# [Instructions to follow]
Pick every line out of the entries below that has the string "solid", and copy it.

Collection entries
+++++

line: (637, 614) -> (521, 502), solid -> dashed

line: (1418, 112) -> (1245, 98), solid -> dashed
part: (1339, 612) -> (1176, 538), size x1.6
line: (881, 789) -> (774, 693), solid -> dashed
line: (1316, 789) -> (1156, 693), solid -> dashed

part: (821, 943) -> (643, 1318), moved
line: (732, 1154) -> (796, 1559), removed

+++++

# [Solution for this task]
line: (637, 614) -> (521, 502), solid -> dashed
line: (1418, 112) -> (1245, 98), solid -> dashed
line: (881, 789) -> (774, 693), solid -> dashed
line: (1316, 789) -> (1156, 693), solid -> dashed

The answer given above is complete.